Mr Lilley, the MP for Hitchen and Harpenden, said politicians should not be “setting out legislation on what goes in newspapers”, beyond the existing laws on libel and against phone hacking.
John Redwood, the Conservative MP for Wokingham and chair of the Chairman of the Conservative Economic Affairs Committee, said he the government’s plan would fail if newspapers refused to “play their part”.
“If you’re going to have a system of successful self-regulation, the press has to be involved in it and agree with it otherwise it isn’t a system of self-regulation,” he said. “Clearly it needs to be sorted out with the press.
“The second point is if you look at other industries it is quite possible to have bad regulation as well as good regulation and to make things worse rather than better.

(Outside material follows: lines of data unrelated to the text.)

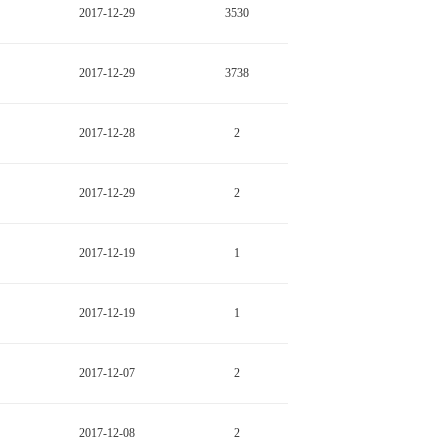
2017-12-29
3530
2017-12-29
3738
2017-12-28
2
2017-12-29
2
2017-12-19
1
2017-12-19
1
2017-12-07
2
2017-12-08
2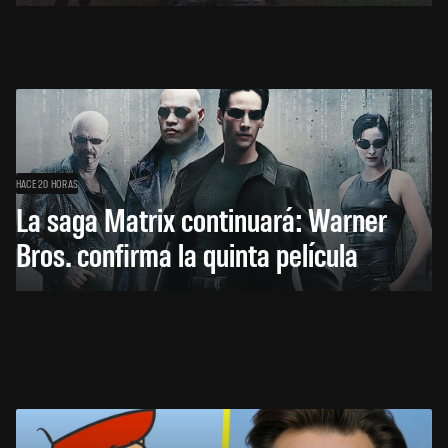
HACE 20 HORAS
La saga Matrix continuará: Warner
Bros. confirma la quinta película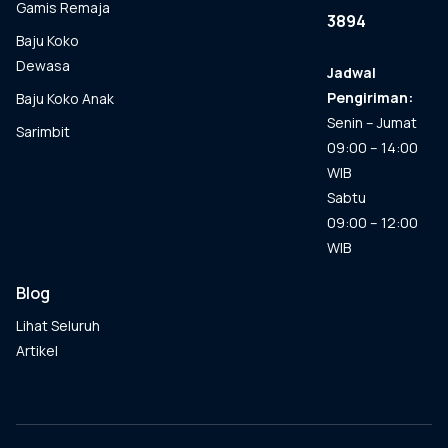
Gamis Remaja
3894
Baju Koko
Dewasa
Jadwal
Pengiriman:
Baju Koko Anak
Senin – Jumat
Sarimbit
09:00 – 14:00
WIB
Sabtu
09:00 – 12:00
WIB
Blog
Lihat Seluruh
Artikel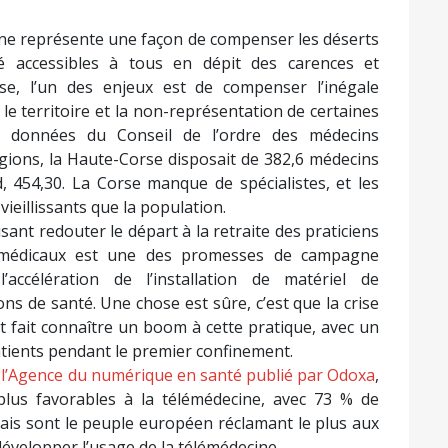
ine représente une façon de compenser les déserts
é accessibles à tous en dépit des carences et
se, l’un des enjeux est de compenser l’inégale
le territoire et la non-représentation de certaines
es données du Conseil de l’ordre des médecins
gions, la Haute-Corse disposait de 382,6 médecins
, 454,30. La Corse manque de spécialistes, et les
vieillissants que la population.
ant redouter le départ à la retraite des praticiens
ts médicaux est une des promesses de campagne
ccélération de l’installation de matériel de
ns de santé. Une chose est sûre, c’est que la crise
t fait connaître un boom à cette pratique, avec un
atients pendant le premier confinement.
 l’Agence du numérique en santé publié par Odoxa
,
plus favorables à la télémédecine, avec 73 % de
nçais sont le peuple européen réclamant le plus aux
développer l’usage de la télémédecine.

“Many of the things that went wrong in the newspaper industry were against the law and the correct thing to do is to enforce the law.
“I am not in favour of massive change and I am certainly worried about anything that produces a row between the press and the politicians because it won’t result in a satisfactory system of self regulation.”
Angie Bray, a Conservative MP on the Commons culture select committee, called on Maria Miller, the Culture Secretary, to hold further talks with the print media to reach a resolution.
“It is pointless to try and force a system on the free press that is not prepared to work with it,” she said. “I don’t think anybody knows how it is going to pan out.
“We still haven’t fully embraced the point that if the press decide that they’re not going to work with this, what are the sanctions?
“Fundamentally, we have a free press who will decide whether they want to cooperate.”
Jonathan Aitken, the former Conservative minister who was jailed for perjury in 1999 after a newspaper investigation, said despite his “rough” encounter with the press, he remained in favour “free” newspapers, rather than an industry which was “fettered”.
“I think these new proposals won’t work and won’t last. They won’t last because no parliament can bind its successors,” he said. “It won’t work because these are regulations which are being imposed by an all-party consensualist cabal of politicians and they want to curtail what is, after all, the historic liberty of press freedom.
“I think that liberty, and I know about the deficiencies and warts of the press, is something we should fight for.”
The newspapers’ steering group, representing national and local titles, has already said the regulation put forward have been “imposed by politicians and controlled by politicians”.
An industry source was reported to have warned that newspapers could take legal action over the Government’s plans.
Mrs Miller has said that the government’s proposals will “safeguard” the freedom of the press. Labour’s deputy leader Harriet Harman also insisted that a two-thirds majority would be needed in parliament to amend the new law, which would guard against state intrusion in the press in future.